Date Tuesday, June 4 at the Collège franco-britannique, main entrance | Time 7:30 PM | Facebook Event

Free Registration

Program

Sato Matsui (b.1991)
Goldenrod Sonata for Flute and Piano
I. Sea of Gold
II. Evening Musk
III. Flutter by

Yuko Uebayashi (1958)
Sonate pour Flûte et Piano
I.   Leno
II.  Presto
III. Calmato
IV. Allegro

FEU Resident Musicians

Isabelle Pazar, flautist and 2022-23 Fulbright scholarship winner studies flute pedagogy and traditional techniques of the French flute school. Her research project led her to study alongside flautist Patricia Nagle at the École Normale de Musique de Paris Alfred Cortot. The love of musical composition and particularly the Romantic era brought Isabelle to Paris so that she could study the flute in her homelands. Originally from the United States, and more specifically from Maine, Isabelle is a doctoral candidate in musical performance at Stony Brook University in New York, where she had the chance to study with the renowned flautist Carol Wincenc. She earned a Bachelor of Arts degree from Boston College after studying with Assistant Flute Professor Judy Grant, creator and director of the Boston Flute Academy. In 2017, she received a scholarship from Boston College to attend the Cremona Italy International Music Festival and Competition. Isabelle earned a master’s degree in music performance from the University of Massachusetts Amherst in 2020, where she studied flute with Dr. Cobus du Toit and worked as an assistant studio flute instructor. She also helped teach music history. She also studied with flutist Sooyun Kim of the famous Lincoln Center Chamber Music Society in New York, and performed in several MasterClasses for flutists Leone Buyse, Elizabeth Rowe, Mario Caroli, Linda Toote, and Lorne McGhee. Recipient of the Harriet Hale Woolley Scholarship for the year 2023-2024, Isabelle is delighted to continue her studies in Paris as an artist in residence at the Foundation of the United States.

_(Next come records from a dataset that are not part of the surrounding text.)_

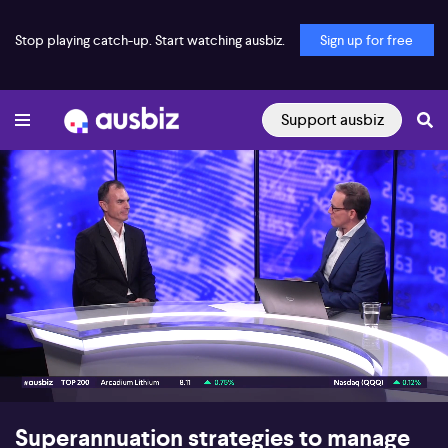
Stop playing catch-up. Start watching ausbiz.
Sign up for free
Support ausbiz
00:16
05:04
Superannuation strategies to manage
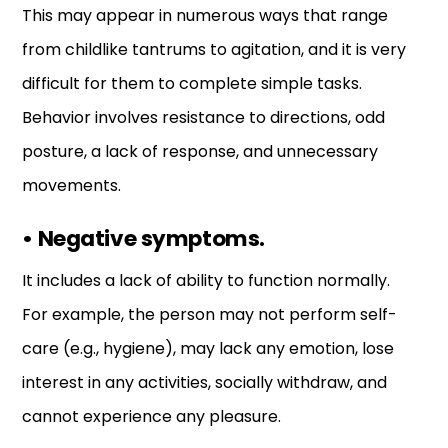
This may appear in numerous ways that range
from childlike tantrums to agitation, and it is very
difficult for them to complete simple tasks.
Behavior involves resistance to directions, odd
posture, a lack of response, and unnecessary
movements.
•
Negative symptoms.
It includes a lack of ability to function normally.
For example, the person may not perform self-
care (e.g., hygiene), may lack any emotion, lose
interest in any activities, socially withdraw, and
cannot experience any pleasure.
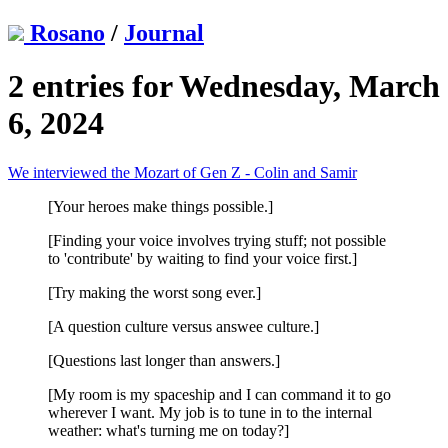
Rosano
/
Journal
2 entries for Wednesday, March
6, 2024
We interviewed the Mozart of Gen Z - Colin and Samir
[Your heroes make things possible.]
[Finding your voice involves trying stuff; not possible
to 'contribute' by waiting to find your voice first.]
[Try making the worst song ever.]
[A question culture versus answee culture.]
[Questions last longer than answers.]
[My room is my spaceship and I can command it to go
wherever I want. My job is to tune in to the internal
weather: what's turning me on today?]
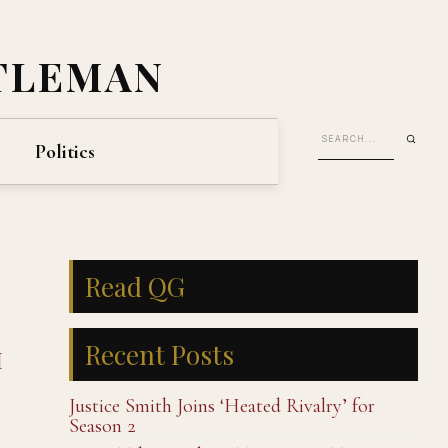
TLEMAN
Politics
Read QG
Recent Posts
I
Justice Smith Joins ‘Heated Rivalry’ for
Season 2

Ian Tomaz is an American pianist currently based in Paris, France. He has been a student since 2021 at the Ecole Normale de Musique de Paris Alfred Cortot, where he studies with Pascal Roge. He is spending the year 2022-2023 as a Harriet Hale Woolley Fellow at the Fondation desUnis, giving concerts as artist in residence at the Fondation desUnis and in the Paris region while working on major compositions solos, chamber and scholarly songs by Francis Poulenc. Since moving to Paris, he has given concerts at the Salle Cortot, the JJ Henner Museum and the Czech Cultural Center and has also been chosen as a full fellow for the Académie de Musique Française, playing for renowned French pianists such as Michel Beroff, Jacques Rouvier, Anne Queffelec, Marie Catherine Girod and Françoise Thinat. He began his studies at ENMP thanks to the generous support of the Marandon Scholarship from the Society of Professors of French and Francophones of America in New York.